> [Record set]

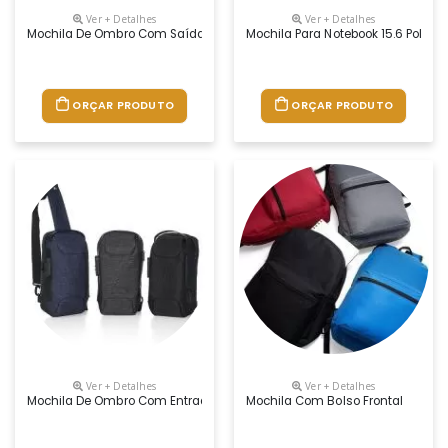
Ver + Detalhes
Ver + Detalhes
Mochila De Ombro Com Saída Para Fone
Mochila Para Notebook 15.6 Poleg
ORÇAR PRODUTO
ORÇAR PRODUTO
Ver + Detalhes
Ver + Detalhes
Mochila De Ombro Com Entrada Usb
Mochila Com Bolso Frontal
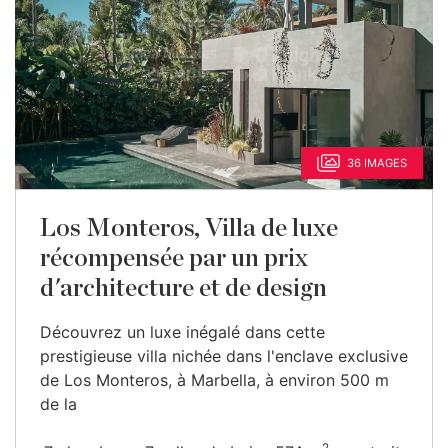
36 IMAGES
Los Monteros, Villa de luxe
récompensée par un prix
d'architecture et de design
Découvrez un luxe inégalé dans cette
prestigieuse villa nichée dans l'enclave exclusive
de Los Monteros, à Marbella, à environ 500 m
de la
2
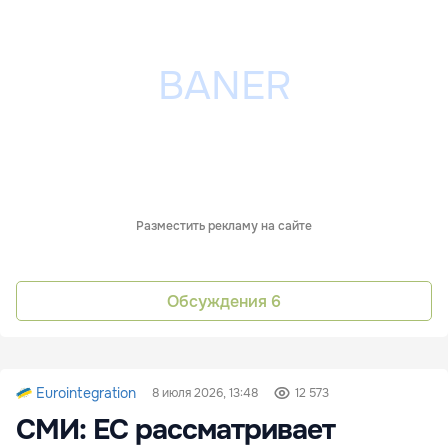
Разместить рекламу на сайте
Обсуждения
6
Eurointegration
8 июля 2026, 13:48
12 573
СМИ: ЕС рассматривает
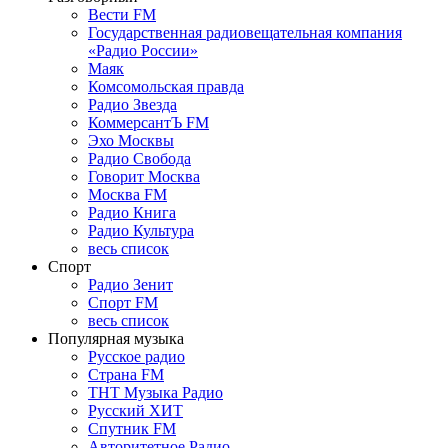
Вести FM
Государственная радиовещательная компания
«Радио России»
Маяк
Комсомольская правда
Радио Звезда
КоммерсантЪ FM
Эхо Москвы
Радио Свобода
Говорит Москва
Москва FM
Радио Книга
Радио Культура
весь список
Спорт
Радио Зенит
Спорт FM
весь список
Популярная музыка
Русское радио
Страна FM
ТНТ Музыка Радио
Русский ХИТ
Спутник FM
Авторитетное Радио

> [Work instruction] Your answer should be the lines of the records that include the word "luxe".

> [Result of this exercise]
Los Monteros, Villa de luxe
Découvrez un luxe inégalé dans cette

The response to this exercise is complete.